I know we all go through heartbreak. Some of us know how to move past it and keep loving and then there are others who’s hearts are so closed off that they don’t want to take the chance on love. These are the people who don’t want to take risks because they are afraid they’re going to loose and be heartbroken once again.
I understand being betrayed, lied to, and broken hearted can be a very painful thing. I remember the last time someone broke my heart; I was 27, there was this guy I dated for almost 9yrs. This wasn’t the first time he broke my heart, but I was determined to make it his last. He went out of the country and didn’t tell me he was leaving. Then showed up like everything was okay. But that wasn’t the thing that broke my heart; it was when he told me he had to leave because he found out one of the women he was with was pregnant. This woman was all the way in France; that’s what broke my me. Knowing that he was giving his self to other people and then coming back to me.

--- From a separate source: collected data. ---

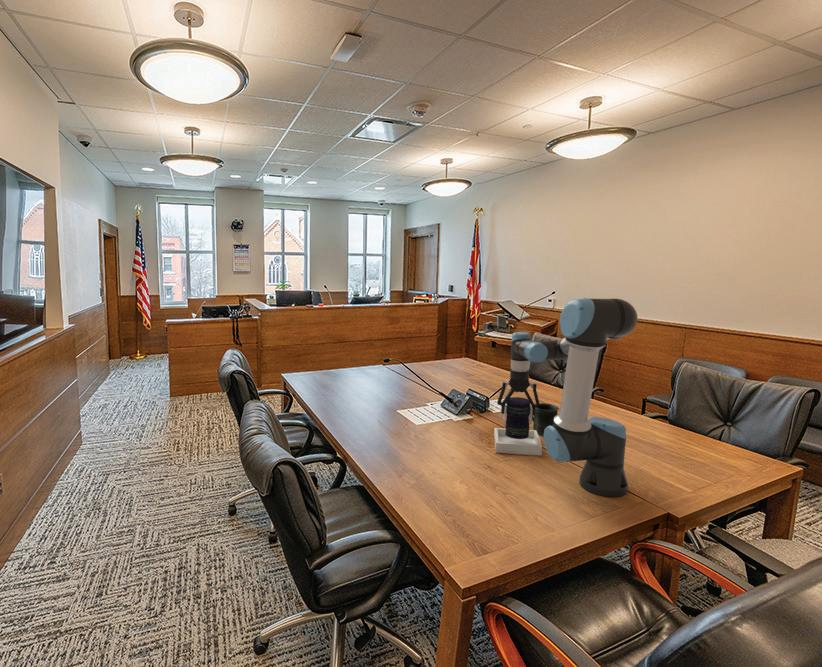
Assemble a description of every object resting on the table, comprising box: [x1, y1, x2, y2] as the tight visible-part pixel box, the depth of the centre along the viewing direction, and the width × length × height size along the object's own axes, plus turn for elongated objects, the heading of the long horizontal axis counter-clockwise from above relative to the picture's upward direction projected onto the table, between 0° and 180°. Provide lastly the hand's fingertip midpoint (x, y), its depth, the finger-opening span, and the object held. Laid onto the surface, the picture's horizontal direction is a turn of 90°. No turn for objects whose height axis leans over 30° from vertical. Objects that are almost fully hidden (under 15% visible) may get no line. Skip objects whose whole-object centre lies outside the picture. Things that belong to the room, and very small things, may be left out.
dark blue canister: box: [504, 396, 531, 439], centre depth 182 cm, size 10×10×15 cm
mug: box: [532, 402, 560, 436], centre depth 200 cm, size 11×15×12 cm
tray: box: [493, 427, 543, 456], centre depth 183 cm, size 18×18×4 cm
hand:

The purpose of this blog is for those of you who are dealing with someone who just isn’t giving you the type of effort you’re giving them. If that happens too often and they’re not willing to step up and do more, it’s time to go. There is to much life to be living to be sitting up with someone just because you’re afraid to be alone. Realize you don’t need them. You might just mess around and live your best life because you don’t have them there dragging you down because they’re financially, emotionally, or mentally messed up and putting their negative vibes on to you.
Please remember to love you first. If a person or situation isn’t good for you, learn to distance yourself from them or it. I’m not saying kick them out of your life; I’m only saying all that energy you’re putting into it or them; learn to put that same energy into yourself.